L’AES clame son refus de l’Occident, mais serre la main des juntes en coulisses !
Le fait principal
Le discours souverainiste des trois pays du Sahel vacille sous le poids des faits. En quelques semaines, les contradictions diplomatiques de l’Alliance des États du Sahel (AES) se sont intensifiées, révélant un aveu silencieux : le partenariat russe ne suffit plus.
Ce qui s’est passé
Le 10 avril 2026, à Bamako, le ministre des Affaires étrangères malien, Abdoulaye Diop, a annoncé le retrait de la reconnaissance de la République arabe sahraouie démocratique (RASD), rompant avec une position diplomatique maintenue depuis 1984. Ce geste, qui frappe directement l’Algérie, a été suivi quelques jours plus tard par la signature d’une vingtaine d’accords entre le Niger et l’Algérie, témoignant d’un rapprochement inattendu.
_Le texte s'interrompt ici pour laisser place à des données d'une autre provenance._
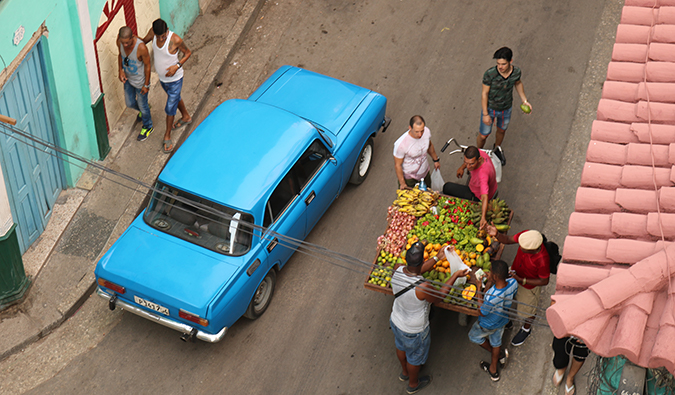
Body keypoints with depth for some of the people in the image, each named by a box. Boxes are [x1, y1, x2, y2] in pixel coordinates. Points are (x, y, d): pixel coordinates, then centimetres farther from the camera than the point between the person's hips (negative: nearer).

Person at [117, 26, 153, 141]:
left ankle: (147, 127, 43)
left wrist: (146, 85, -14)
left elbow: (147, 65, -22)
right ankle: (143, 111, 58)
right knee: (130, 103, 24)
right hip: (127, 79, 5)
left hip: (140, 81, -5)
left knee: (142, 105, 16)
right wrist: (121, 70, -10)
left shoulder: (141, 47, -37)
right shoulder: (120, 41, -21)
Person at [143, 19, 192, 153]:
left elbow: (188, 52, -17)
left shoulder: (175, 40, -33)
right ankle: (186, 117, 57)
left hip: (174, 79, -6)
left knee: (170, 107, 5)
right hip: (162, 77, 6)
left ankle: (167, 136, 25)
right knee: (175, 98, 30)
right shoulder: (153, 32, -19)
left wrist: (177, 66, -29)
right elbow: (143, 42, 1)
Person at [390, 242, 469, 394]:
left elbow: (414, 271, -3)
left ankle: (404, 372, 65)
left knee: (401, 346, 35)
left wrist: (437, 258, 1)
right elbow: (439, 295, -20)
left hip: (396, 321, 6)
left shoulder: (397, 269, -26)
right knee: (415, 357, 26)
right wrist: (455, 275, -13)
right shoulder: (423, 288, -43)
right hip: (414, 330, -6)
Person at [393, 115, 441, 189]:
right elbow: (397, 165, -22)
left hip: (425, 173, 5)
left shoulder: (426, 132, -20)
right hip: (408, 177, -5)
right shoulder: (401, 144, -37)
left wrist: (436, 159, 19)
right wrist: (402, 183, -16)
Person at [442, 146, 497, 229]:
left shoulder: (483, 174, -48)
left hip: (478, 197, -7)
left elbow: (485, 197, -55)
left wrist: (483, 218, -65)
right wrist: (462, 167, -2)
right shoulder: (479, 152, -25)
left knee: (447, 187, 2)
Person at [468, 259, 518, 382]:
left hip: (488, 325, -5)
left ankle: (499, 355, 39)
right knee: (496, 342, 31)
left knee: (474, 336, 28)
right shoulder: (513, 283, -29)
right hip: (502, 320, 5)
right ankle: (493, 369, 51)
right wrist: (490, 282, -12)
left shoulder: (491, 297, -47)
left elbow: (482, 312, -24)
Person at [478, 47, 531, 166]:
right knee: (483, 135, 13)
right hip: (490, 108, -3)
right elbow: (484, 93, -21)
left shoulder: (516, 72, -22)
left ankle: (497, 148, 59)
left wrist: (524, 100, 1)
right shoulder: (490, 74, -33)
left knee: (501, 130, 28)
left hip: (506, 108, 3)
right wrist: (485, 114, -17)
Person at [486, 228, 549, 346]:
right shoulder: (526, 235, -33)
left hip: (529, 286, -5)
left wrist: (521, 280, -29)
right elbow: (507, 240, -19)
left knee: (527, 310, 24)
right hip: (515, 274, 5)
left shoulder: (542, 261, -44)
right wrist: (496, 234, -41)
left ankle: (526, 329, 56)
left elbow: (544, 281, -26)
Pendant ce temps, le Burkina Faso, sous la direction de la junte d’Ibrahim Traore, a validé discrètement l’agrément d’un nouvel ambassadeur israélien, tout en prônant un rapprochement avec l’Iran.
Le contexte
Depuis leur accession au pouvoir, les juntes de Bamako, Niamey et Ouagadougou ont construit leur légitimité sur un discours anti-impérialiste, dénonçant le néocolonialisme occidental. L’AES, fondée en 2023, a permis une rupture avec la CEDEAO, l’expulsion des forces françaises et un rejet des missions onusiennes, séduisant ainsi une partie de la population par un discours panafricain. Cependant, la réalité sur le terrain montre une dynamique bien différente.
Les chiffres à retenir
Entre janvier et décembre 2025, l’OCHA a recensé plus de 3 737 incidents sécuritaires causant 9 362 morts dans la région. Les forces russes, initialement déployées pour lutter contre le terrorisme, ont échoué à sécuriser le pays, laissant place à une montée de la violence.
Ce que cela révèle
Ces récentes manœuvres diplomatiques illustrent une incohérence frappante. Le Mali, tout en dénonçant l’ingérence étrangère, se rapproche du Maroc, un allié stratégique des États-Unis, tout en maintenant des relations ambiguës avec l’Iran et Israël. La question se pose alors : si le partenariat avec la Russie était la solution, pourquoi ces nouvelles alliances ? Ce retournement de situation met en lumière l’échec de la stratégie russe au Sahel, qui semble avoir atteint ses limites.
Ce qu’il faut retenir
Le discours souverainiste de l’AES, bien que puissant sur le plan interne, s’effondre face à la réalité des relations internationales. Les juntes sahéliennes naviguent dans un monde complexe où les alliances se forment et se déforment selon leurs intérêts immédiats, laissant leurs populations dans l’incertitude et la violence. Une fois de plus, c’est le peuple qui paie le prix de ces jeux diplomatiques.
Sources : Africa Intelligence, OCHA, diverses agences de presse.